Some of the data elements, namely the fields representing the expenses for property damage(PROPDMGEXP) and those for crop damage (CROPDMGEXP) had to be recoded to get numerical value for computation. The values, H, K, M, B and their smaller case equivalents had to be recoded to represent, 10^2, 10^3, 10^6 and 10^9, before computing the total damage. Following this, the net damage expenses were rolled up by the event type and the total damages were calculated. Similarly the number of fatalities and injuries were also rolled up by the event. The code used for anlaysis are given below along with the plots and final result.

Data Processing

The code that reads the data in to R and recodes the required fields are shown below

#cache= TRUE option is not used as the machine I ran it had a high RAM
storm <- read.csv("repdata-data-StormData.csv")

#Use dplyr for efficiency
library(dplyr)
strm_df <- tbl_df(storm)
rm(storm)
   
#The PROPDMGEXP and CROPDMGEXP are recoded and the total damage expenses calculated
strm_df_mutate <- strm_df %>% mutate(PROPDMGTOT = ifelse(PROPDMGEXP %in% c('-', '?', '+', ' '), 0, ifelse(PROPDMGEXP %in% c('H', 'h'), PROPDMG*100, ifelse(PROPDMGEXP %in% c('K', 'k'), PROPDMG*1000, ifelse(PROPDMGEXP %in% c('M', 'm'), PROPDMG*1000000, ifelse( PROPDMGEXP %in% c('B', 'b'), PROPDMG*1000000000, as.numeric(PROPDMGEXP)*PROPDMG)))))) %>% mutate(CROPDMGTOT = ifelse(CROPDMGEXP %in% c('-', '?', '+', ' '), 0, ifelse(CROPDMGEXP %in% c('H', 'h'), CROPDMG*100, ifelse(CROPDMGEXP %in% c('K', 'k'), CROPDMG*1000, ifelse(CROPDMGEXP %in% c('M', 'm'), CROPDMG*1000000, ifelse( CROPDMGEXP %in% c('B', 'b'), CROPDMG*1000000000, as.numeric(CROPDMGEXP)*CROPDMG))))))

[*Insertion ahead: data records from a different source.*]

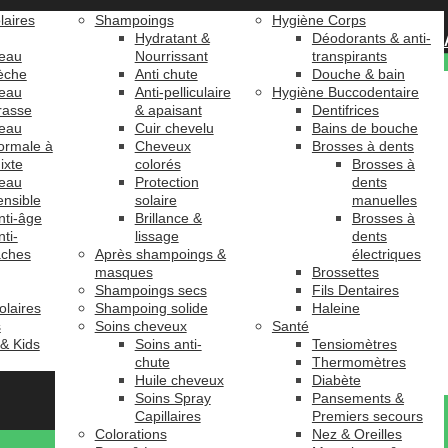
laires
Shampoings
Hygiène Corps
Hydratant &
Déodorants & anti-
eau
Nourrissant
transpirants
èche
Anti chute
Douche & bain
eau
Anti-pelliculaire
Hygiène Buccodentaire
rasse
& apaisant
Dentifrices
eau
Cuir chevelu
Bains de bouche
ormale à
Cheveux
Brosses à dents
ixte
colorés
Brosses à
eau
Protection
dents
ensible
solaire
manuelles
nti-âge
Brillance &
Brosses à
nti-
lissage
dents
âches
Après shampoings &
électriques
masques
Brossettes
Shampoings secs
Fils Dentaires
olaires
Shampoing solide
Haleine
s
Soins cheveux
Santé
 & Kids
Soins anti-
Tensiomètres
chute
Thermomètres
Huile cheveux
Diabète
Soins Spray
Pansements &
Capillaires
Premiers secours
Colorations
Nez & Oreilles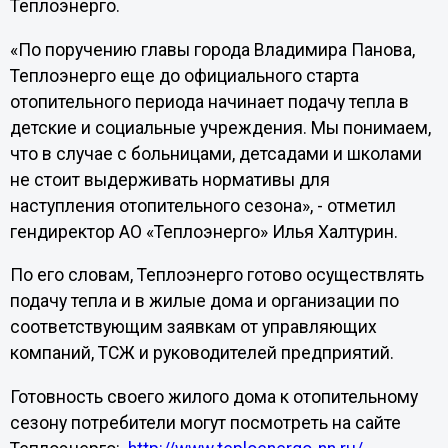
Теплоэнерго.
«По поручению главы города Владимира Панова,
Теплоэнерго еще до официального старта
отопительного периода начинает подачу тепла в
детские и социальные учреждения. Мы понимаем,
что в случае с больницами, детсадами и школами
не стоит выдерживать нормативы для
наступления отопительного сезона», - отметил
гендиректор АО «Теплоэнерго» Илья Халтурин.
По его словам, Теплоэнерго готово осуществлять
подачу тепла и в жилые дома и организации по
соответствующим заявкам от управляющих
компаний, ТСЖ и руководителей предприятий.
Готовность своего жилого дома к отопительному
сезону потребители могут посмотреть на сайте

#Aggregate the data by event
strm_by_evnt <- group_by(strm_df_mutate, EVTYPE)
hzrds_by_evnt <- summarise(strm_by_evnt, sum_ftl = sum(FATALITIES), sum_inj = sum(INJURIES))
hzrds_by_evnt <- arrange(hzrds_by_evnt, desc(sum_ftl), desc(sum_inj))

#Get the top 5 hazardous events based on fatalities
top_hlth_hzrd_evnts <- hzrds_by_evnt[1:5,]

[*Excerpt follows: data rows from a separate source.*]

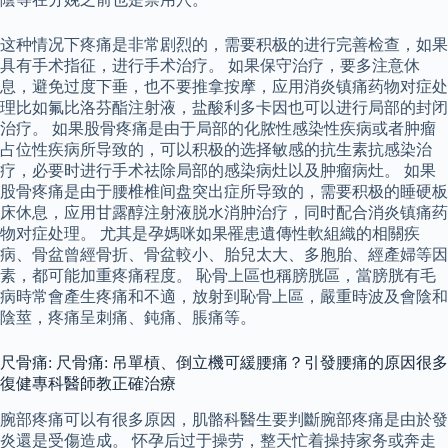
这种情况下疼痛是非常剧烈的，需要积极的进行完善检查，如果
具有手术指征，进行手术治疗。 如果保守治疗，要多注意休
息，避免过度下垂，也不要推拿按摩，应用消炎镇痛药物对症处
理比如氟比洛芬酯注射液，盐酸利多卡因也可以进行局部的封闭
治疗。 如果股骨疼痛是由于局部的化脓性感染性疾病或者肿瘤
占位性疾病所导致的，可以积极的选择敏感的抗生素抗感染治
疗，必要时进行手术祛除局部的感染病灶以及肿瘤病灶。 如果
股骨疼痛是由于腰椎椎间盘突出症所导致的，需要积极的睡硬板
床休息，应用甘露醇注射液脱水消肿治疗，同时配合消炎镇痛药
物对症处理。 尤其是孕媽咪如果罹患遺傳性軟組織的相關疾
病、骨盆曾經骨折、骨盆較小、胎兒太大、多胞胎、經產婦等因
素，都可能加重疼痛程度。 恥骨上區也稱膀胱區，當膀胱有毛
病時常會產生疼痛和不適，放射到恥骨上區，嚴重時波及會陰和
陰莖，疼痛呈刺痛、鈍痛、脹痛等。
尺骨痛: 尺骨痛: 吊單槓、倒立機可緩腰痛？引發腰痛的原因很多
復健專科醫師教正確治療
腕部疼痛可以有很多原因，肌骼科醫生要判斷腕部疼痛是由於發
炎還是受傷造成。 怀孕后过于操劳，整天忙着操持家务或奔走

The code below produces the chart with fatality counts of the top 5 fatality event from 1950 to Nov 2011

barplot(top_hlth_hzrd_evnts$sum_ftl, names.arg = top_hlth_hzrd_evnts$EVTYP,  main="Plot 1: Top Fatality Events", xlab = "Events", ylab = "Total Fatalities", col = "brown", cex.names = 0.75)

The chart below has the injury counts of the top 5 fatality event from 1950 to Nov 2011

barplot(top_hlth_hzrd_evnts$sum_inj, names.arg = top_hlth_hzrd_evnts$EVTYP,  main="Plot 2: Top Injury Events", xlab = "Events", ylab = "Total Injuries", col = "orange", cex.names = 0.75)

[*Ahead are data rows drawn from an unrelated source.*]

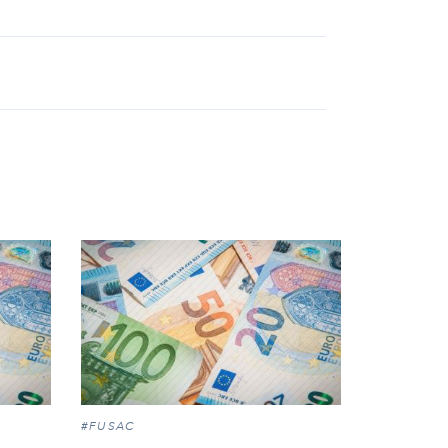
#FUSAC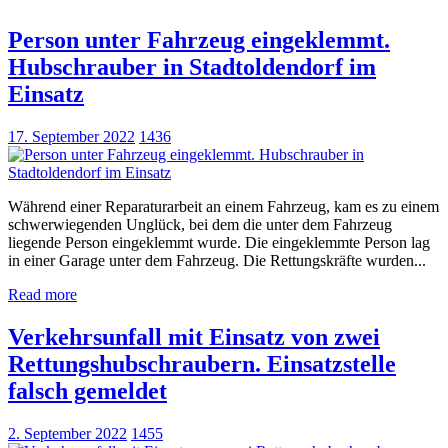
Person unter Fahrzeug eingeklemmt.
Hubschrauber in Stadtoldendorf im
Einsatz
17. September 2022
1436
Während einer Reparaturarbeit an einem Fahrzeug, kam es zu einem
schwerwiegenden Unglück, bei dem die unter dem Fahrzeug
liegende Person eingeklemmt wurde. Die eingeklemmte Person lag
in einer Garage unter dem Fahrzeug. Die Rettungskräfte wurden...
Read more
Verkehrsunfall mit Einsatz von zwei
Rettungshubschraubern. Einsatzstelle
falsch gemeldet
2. September 2022
1455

The code below produces the chart showing the total Expenses incurred in millions for the top economically consequential events from 1940 to Nov 2011

exp_by_evnt <- summarise(strm_by_evnt, sum_exp = sum(PROPDMGTOT) + sum(CROPDMGTOT))
exp_by_evnt <- arrange(exp_by_evnt, desc(sum_exp))
top_exp_evnts <- exp_by_evnt[1:5,]
barplot(top_exp_evnts$sum_exp/1000000, names.arg = top_exp_evnts$EVTYP, main="Plot 3: Top Economic Consequence Events", xlab = "Events", ylab = "Total Cost ($ millions)",col = "green", cex.names = 0.7)

Results

Tornado is clearly the natural event that causes the most harm to population health, both in terms of fatalities and injuries. Excessive Heat comes at a far second, although the fatalities and injuries are less than half of those caused by Tornado. Plots 1 and 2 clearly illustrates this.

In terms of economic consequences, Flood is the biggest culprit followed by Hurricane/Typhoon and then by Tornado. This is after taking in to conisderation both property damages and crop damages. Plot 3 shows the total cost of the top 5 natural events ranked by the damage expenses incurred for the mentioned duration.